Of course there will be more means to distribute scaled deception, seductive ‘hot takes’ too.
We’re seeing the start of this with software that allows us to alter video so that it looks like a person is speaking words they never said. We are already there with this tech, so my goodness imagine where we’ll be in 10 years.
We will simply not be able to believe our eyes and ears when it comes to video, and see aphorisms like “don’t believe everything you read” evolve into statements like “don’t believe anything that doesn’t happen right in front of you in the physical world”?
I don’t know how rational debates happen in a world where we can’t believe our eyes and ears, but I’d imagine it will feel a little like a juiced version of the skepticism people have had to employ for the last several decades when looking at or reading media reports.
A healthy skepticism as always, but amplified to match the potential deceptiveness of media, or more accurately, more powerful media in the hands of those who would manipulate.
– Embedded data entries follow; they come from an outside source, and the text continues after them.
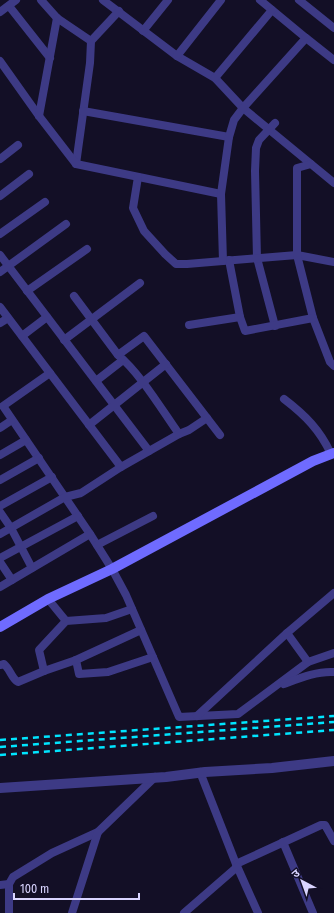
<svg xmlns="http://www.w3.org/2000/svg" width="334" height="913" font-family="'Fira Sans Condensed','Noto Sans Devanagari',sans-serif">
<style>
.lines{fill:none;stroke-linecap:round;stroke-linejoin:round}
.minor{stroke:#3d3a85;stroke-width:8}
.tertiary{stroke:#3d3a85;stroke-width:10}
.secondary{stroke:#6f6bff;stroke-width:10}
.rail{stroke:#00e5ff;stroke-width:2.5;stroke-dasharray:6 5;stroke-linecap:butt}
</style>
<rect width="100%" height="100%" fill="#130f26"/>
<g class="lines">
<g class="minor">
<polyline points="41,0 57,18 91,41 90,63 76,164"/>
<polyline points="103,0 177,56 215,78 243,108 311,164"/>
<polyline points="260,0 306,38 334,60"/>
<polyline points="299,0 334,28"/>
<polyline points="9,6 50,58"/>
<polyline points="0,12 16,0"/>
<polyline points="143,31 168,0"/>
<polyline points="91,41 119,11"/>
<polyline points="177,56 221,0"/>
<polyline points="0,61 39,116 76,164 221,194"/>
<polyline points="215,78 272,10"/>
<polyline points="83,111 229,137"/>
<polyline points="39,116 57,18"/>
<polyline points="275,123 259,140 256,148 255,171 257,258 275,326"/>
<polyline points="0,159 18,145"/>
<polyline points="138,177 133,208 144,231 165,254 176,264 187,264 297,255 334,262"/>
<polyline points="334,183 311,164 297,168 297,255 313,318 330,362 334,366"/>
<polyline points="0,196 29,174"/>
<polyline points="0,234 45,202"/>
<polyline points="0,255 149,451"/>
<polyline points="229,260 240,317 245,331 313,318"/>
<polyline points="223,261 221,194 229,137 234,120 243,108 306,38"/>
<polyline points="0,272 66,224"/>
<polyline points="27,291 87,249"/>
<path d="M74,296L118,355C140,373 162,410 179,434"/>
<polyline points="0,307 121,467"/>
<polyline points="0,323 8,318"/>
<polyline points="189,325 240,317"/>
<polyline points="22,336 47,317"/>
<polyline points="64,340 140,283"/>
<polyline points="118,355 144,336 220,435"/>
<polyline points="50,373 3,406 90,534 112,569 126,595 179,717 238,714 308,662 334,653"/>
<polyline points="96,381 123,360"/>
<path d="M284,399C305,415 320,430 331,454"/>
<polyline points="89,425 166,364"/>
<polyline points="0,428 12,420"/>
<polyline points="0,455 26,440"/>
<polyline points="0,480 39,458"/>
<polyline points="0,506 52,477"/>
<polyline points="0,512 11,528 32,568"/>
<polyline points="0,534 65,497 81,493 121,467 179,434 189,430 207,418"/>
<polyline points="97,545 153,516"/>
<polyline points="0,558 78,516"/>
<polyline points="0,562 12,580"/>
<polyline points="0,587 90,534"/>
<polyline points="48,599 66,621"/>
<polyline points="287,633 308,662"/>
<polyline points="76,660 79,674 108,672 153,657"/>
<path d="M0,665L4,664C10,669 12,679 18,682L44,671L76,660L141,630"/>
<polyline points="44,671 39,650 66,621 106,618 132,609"/>
<path d="M284,684C300,678 317,671 334,672"/>
<polyline points="197,716 287,633 334,593"/>
<polyline points="200,772 236,864 258,913"/>
<polyline points="283,842 313,913"/>
<polyline points="236,864 321,825 325,825 334,841"/>
<polyline points="9,884 9,913"/>
<polyline points="0,885 9,884 13,877 52,853 98,832 155,777"/>
<polyline points="72,913 98,832"/>
<polyline points="184,913 237,867"/>
</g>
<polyline class="tertiary" points="0,788 166,777 205,772 272,768 334,761"/>
<polyline class="secondary" points="0,627 48,599 112,569 313,461 334,453"/>
<g class="rail">
<polyline points="0,740 334,716"/>
<polyline points="0,747 334,722"/>
<polyline points="0,755 334,730"/>
</g>
</g>
<g transform="translate(302 881) rotate(319)" stroke="#130f26" stroke-width="3" paint-order="stroke">
<path d="M0-3L7 15L0 10L-7 15Z" fill="#d9d4ff"/>
<text y="-6" font-size="11" font-weight="bold" text-anchor="middle" fill="#d9d4ff">उ</text>
</g>
<path d="M14 893v6h125v-6" fill="none" stroke="#d9d4ff" stroke-width="2"/>
<text x="20" y="893" font-size="12" fill="#d9d4ff" stroke="#130f26" stroke-width="3" paint-order="stroke">100 m</text>
</svg>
This is not the end of the world, though it might feel like that for some people who cling to the media to provide some form of certainty. And isn’t that the point here?
That more than ever before you’ll have to do the hard thing and THINK critically.
Otherwise you will be simply a tool in the agenda of other people, marketers and most certainly people who promote politicians.
It’s as pointless to wring our hands over this as it would be to blame Facebook for taking money from anyone at all who wants to run ads…well at least under the current laws.
But all this naivete of course extends to our politicians, who aren’t likely quite yet anyway to really understand Facebook and native advertising, and are no doubt incentivized to look the other way anyway.
It’s ironic that a growing number of them will have been helped in their election campaigns by people who certainly did understand the details of modern advertising/targeting/audience segmentation etc. works.
They, the ones who need to regulate new advertising just as TV, radio, etc. has always been, are still taking advantage of this gap between the sophistication of advertisers’ messaging and the understanding of the platforms delivering those messages had by the general public.